Additionally, the NC test alone was not decisive enough. In this cohort, only two players showed a substantial decrease in NC function in at least one category. A diagnosis should therefore not be made solely on the basis of self-reported symptoms, NC testing, or neuroimaging, but always in conjunction with a thorough clinical examination, and if necessary, further radiological imaging to exclude more severe injuries [7,25,26].

We acknowledge the limitation of the relatively low number of studied professional athletes in our study; it is especially common in prospective studies on high-level athletes.

Currently, studies with children and adolescents account for over 60% of studies evaluating SRC prevention strategies [9,27].

For ice hockey in general, there is a rather broad body of evidence describing prevention possibilities. Among other things, evidence suggests that rule and policy changes disallowing body checking in youth and adult ice hockey prevent concussions [9,27,28]. Furthermore, personal protective equipment such as mouthguards are seen as useful options for injury prevention [9,27]. In addition, measures to increase awareness as well as clearly comprehensible concussion management strategies are widely recommended by the relevant leagues and clubs. Such measures are considered sensible in order to reduce the overall frequency of SRCs and to improve the safety of players regarding the potential long-term effects of repeated injuries.

In conclusion, our knowledge of the potential long-term consequences and applicable injury prevention strategies for the European professional ice hockey player population is still very incomplete. By conducting our ongoing study, we aim to contribute to addressing this gap and providing a more comprehensive understanding of the injury landscape in professional European ice hockey.

Statistical analysis was partially limited to a descriptive level due to the rather low number of injury cases. However, the descriptive analysis remains valuable, as it allows us to show that circumstances might be different in other levels of play. Accordingly, the results of studies that mainly include nonprofessional athletes should be viewed with caution when attempting to extrapolate these findings to a professional cohort.

▶ [Problems to work on]:
1/ Answer these questions from the passage on concussions in professional ice hockey:
(a) How many players in the cohort showed a substantial decrease in NC function in at least one category?
(b) What share of studies evaluating SRC prevention strategies involve children and adolescents?
(c) What piece of personal protective equipment does the passage name as useful for injury prevention?
2/ Please carry on the passage on concussions in professional ice hockey from its final sentence.

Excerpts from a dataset
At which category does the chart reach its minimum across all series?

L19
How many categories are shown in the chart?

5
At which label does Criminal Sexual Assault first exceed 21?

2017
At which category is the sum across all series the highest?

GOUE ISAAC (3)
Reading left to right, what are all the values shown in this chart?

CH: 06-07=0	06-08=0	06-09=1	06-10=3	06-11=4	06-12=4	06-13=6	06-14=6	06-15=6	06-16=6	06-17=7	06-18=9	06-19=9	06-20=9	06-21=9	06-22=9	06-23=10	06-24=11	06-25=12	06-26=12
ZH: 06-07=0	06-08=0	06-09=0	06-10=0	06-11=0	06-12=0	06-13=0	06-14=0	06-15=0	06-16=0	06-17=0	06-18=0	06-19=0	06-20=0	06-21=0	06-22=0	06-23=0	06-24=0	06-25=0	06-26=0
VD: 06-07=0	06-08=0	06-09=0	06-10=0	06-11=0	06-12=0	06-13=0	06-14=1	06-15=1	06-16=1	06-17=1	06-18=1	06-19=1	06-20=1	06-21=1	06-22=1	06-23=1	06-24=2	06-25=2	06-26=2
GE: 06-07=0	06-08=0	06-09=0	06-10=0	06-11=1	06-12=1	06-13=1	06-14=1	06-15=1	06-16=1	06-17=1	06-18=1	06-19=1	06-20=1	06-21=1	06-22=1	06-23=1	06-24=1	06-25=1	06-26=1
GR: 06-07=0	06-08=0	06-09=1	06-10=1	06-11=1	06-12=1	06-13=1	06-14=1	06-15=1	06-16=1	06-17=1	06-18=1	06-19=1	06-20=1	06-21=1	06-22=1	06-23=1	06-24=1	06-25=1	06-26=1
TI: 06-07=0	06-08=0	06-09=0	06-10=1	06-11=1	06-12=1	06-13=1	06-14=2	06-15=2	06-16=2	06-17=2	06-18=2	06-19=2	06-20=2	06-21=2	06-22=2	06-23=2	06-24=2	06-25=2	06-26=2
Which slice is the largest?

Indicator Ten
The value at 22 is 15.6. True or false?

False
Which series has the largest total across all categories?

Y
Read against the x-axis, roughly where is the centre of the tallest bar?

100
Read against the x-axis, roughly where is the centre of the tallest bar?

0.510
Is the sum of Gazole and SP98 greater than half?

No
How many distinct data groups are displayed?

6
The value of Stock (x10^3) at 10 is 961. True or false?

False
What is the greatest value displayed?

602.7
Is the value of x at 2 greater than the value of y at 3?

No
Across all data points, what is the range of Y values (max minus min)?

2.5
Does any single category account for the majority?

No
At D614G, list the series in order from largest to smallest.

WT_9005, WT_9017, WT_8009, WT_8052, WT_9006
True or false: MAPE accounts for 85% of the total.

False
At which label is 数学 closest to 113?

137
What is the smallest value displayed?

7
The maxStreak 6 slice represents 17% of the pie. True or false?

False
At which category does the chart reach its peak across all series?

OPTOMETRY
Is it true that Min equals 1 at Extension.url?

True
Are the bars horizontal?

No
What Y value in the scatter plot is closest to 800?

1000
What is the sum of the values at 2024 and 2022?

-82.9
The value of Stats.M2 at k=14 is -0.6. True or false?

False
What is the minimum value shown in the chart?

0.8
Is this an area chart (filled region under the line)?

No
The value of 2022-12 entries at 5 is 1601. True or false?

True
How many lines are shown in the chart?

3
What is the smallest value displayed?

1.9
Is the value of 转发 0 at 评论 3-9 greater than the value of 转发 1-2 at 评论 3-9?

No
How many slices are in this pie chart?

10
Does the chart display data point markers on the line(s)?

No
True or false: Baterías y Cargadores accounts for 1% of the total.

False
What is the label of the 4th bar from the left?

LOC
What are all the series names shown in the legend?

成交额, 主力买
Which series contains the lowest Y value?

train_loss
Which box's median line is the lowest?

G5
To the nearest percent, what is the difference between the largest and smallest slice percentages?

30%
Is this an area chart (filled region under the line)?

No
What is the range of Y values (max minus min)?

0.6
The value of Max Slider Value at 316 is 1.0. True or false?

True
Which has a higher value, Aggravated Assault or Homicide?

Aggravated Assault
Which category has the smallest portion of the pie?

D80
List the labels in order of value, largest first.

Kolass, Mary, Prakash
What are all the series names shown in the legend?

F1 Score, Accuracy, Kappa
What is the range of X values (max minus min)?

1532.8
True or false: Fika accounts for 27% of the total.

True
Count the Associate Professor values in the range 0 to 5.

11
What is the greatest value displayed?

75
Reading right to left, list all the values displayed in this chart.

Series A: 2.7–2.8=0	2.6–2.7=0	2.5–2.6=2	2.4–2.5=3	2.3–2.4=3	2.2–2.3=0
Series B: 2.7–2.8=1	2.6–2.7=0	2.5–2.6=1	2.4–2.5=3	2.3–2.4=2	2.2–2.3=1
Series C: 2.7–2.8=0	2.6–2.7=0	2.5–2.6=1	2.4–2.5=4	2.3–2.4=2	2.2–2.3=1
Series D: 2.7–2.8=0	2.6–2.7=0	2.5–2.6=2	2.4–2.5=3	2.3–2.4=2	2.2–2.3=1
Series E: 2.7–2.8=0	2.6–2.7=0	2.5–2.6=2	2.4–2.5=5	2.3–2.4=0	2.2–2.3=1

▶ [Answers by item number]:
1/
(a) Two players.
(b) Over 60%.
(c) Mouthguards.

2/
Considering both the high number of SRCs already specified before the season as well as the relatively high rate of concussions in the observed season compared with the current literature, the factors that promote the occurrence of ice-hockey-related SRCs, especially under European Games conditions, should be further investigated in future research.

Centralized injury surveillance systems might be useful to gain a better understanding of ice-hockey-specific injuries and to identify some of the relevant risk factors and possible protective measures to prevent serious injuries [29].

Furthermore, this study demonstrates the need for a large-scale collaborative effort between players, coaches, and regulatory and medical staff to better understand SRC in European ice hockey and to optimize its treatment.

5. Conclusions

SRC is a common in-competition injury in professional ice hockey and was the main reason for games missed in the present study. The corresponding symptoms and the course of recovery appear to be very individual, as observed in this group of professional athletes. Diagnosis and treatment should therefore not be based solely on (self-reported) symptom scores or individual neurocognitive tests, but always in combination with a detailed clinical (follow-up) examination by a trained physician and, if necessary, additional radiological imaging.